The trade-off with combat sports-specific platforms is that they handle the training program side — rank tracking, belt progression — well but sometimes have more limited customer-facing booking experiences. If your gym's growth depends on online sign-ups from new members, verify that the customer booking flow is clean, not just the admin interface.

What to Look For Before You Buy

Test these scenarios before committing to a platform:

Coach double-booking — Book the same coach for two overlapping private sessions. Does the system prevent it?

Session pack tracking — Log a class attendance for a session pack holder. Does the deduction happen automatically or does staff need to record it?

Unlimited member check-in — What does check-in look like for an unlimited monthly member versus a session pack holder? Is membership status visible without clicking through multiple screens?

Class access restriction — Can you restrict a sparring class to members above a certain level?

Coach schedule visibility — Can coaches view their own schedule — classes and private sessions combined — without admin access to the full booking system?

The answers tell you whether the software was designed for how gyms like yours actually operate or adapted from a general-purpose tool that fits some needs but not the ones that create daily friction.

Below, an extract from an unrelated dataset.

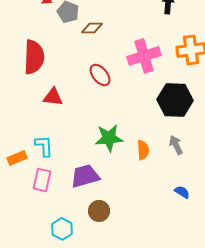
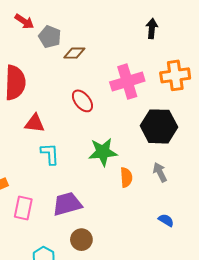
green star: (109, 138) -> (103, 152), moved
cyan L-shape: (44, 146) -> (50, 154), moved

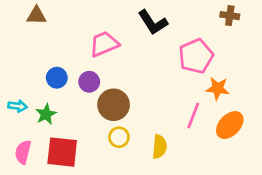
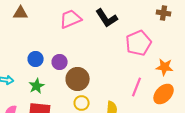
pink trapezoid: (104, 44) -> (71, 19), moved
orange star: (218, 89) -> (165, 67), moved
green star: (46, 114) -> (37, 86), moved

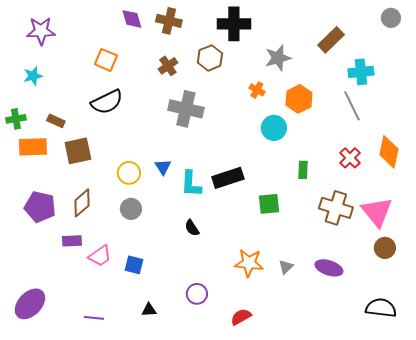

Frequently Asked Questions

What software do boxing gyms use?
Boxing gyms commonly use Kicksite, Gymdesk, WellnessLiving, PushPress, or Zen Planner. Many smaller gyms also run on a combination of a general-purpose booking tool and a separate spreadsheet for session pack tracking — a common workaround for software that doesn't natively handle combat sports billing models. Orhuk covers class scheduling, private session booking, membership billing, and coach management in one system.
How do boxing gyms manage session pack holders?
Session packs in boxing gyms work best when deductions are logged automatically at check-in rather than manually by staff. Good boxing gym software tracks remaining sessions per member, shows pack status at the point of check-in, and alerts members when they're running low. Gyms running this manually — staff noting deductions in a spreadsheet or tracking at the front desk — typically see session tracking errors multiply as membership grows.
Do boxing gyms need different software than regular fitness studios?
Yes. Boxing gyms have specific needs that most fitness studio software doesn't handle well: private session booking with coach assignment, class access restrictions for sparring and advanced sessions, session pack billing alongside unlimited memberships, and coach schedule management across a mix of classes and private bookings. Platforms built for yoga studios or group fitness work for the class scheduling piece but miss the private session and coach assignment requirements.
What's the difference between Kicksite and general gym management software?
Kicksite is built specifically for martial arts and combat sports gyms, with features like rank tracking and belt progression that standard gym software doesn't have. That specialization is valuable for traditional martial arts schools but less relevant for boxing gyms focused on fitness and training programs. The trade-off is that Kicksite's customer-facing booking experience is more limited than platforms built for broader gym and studio operations.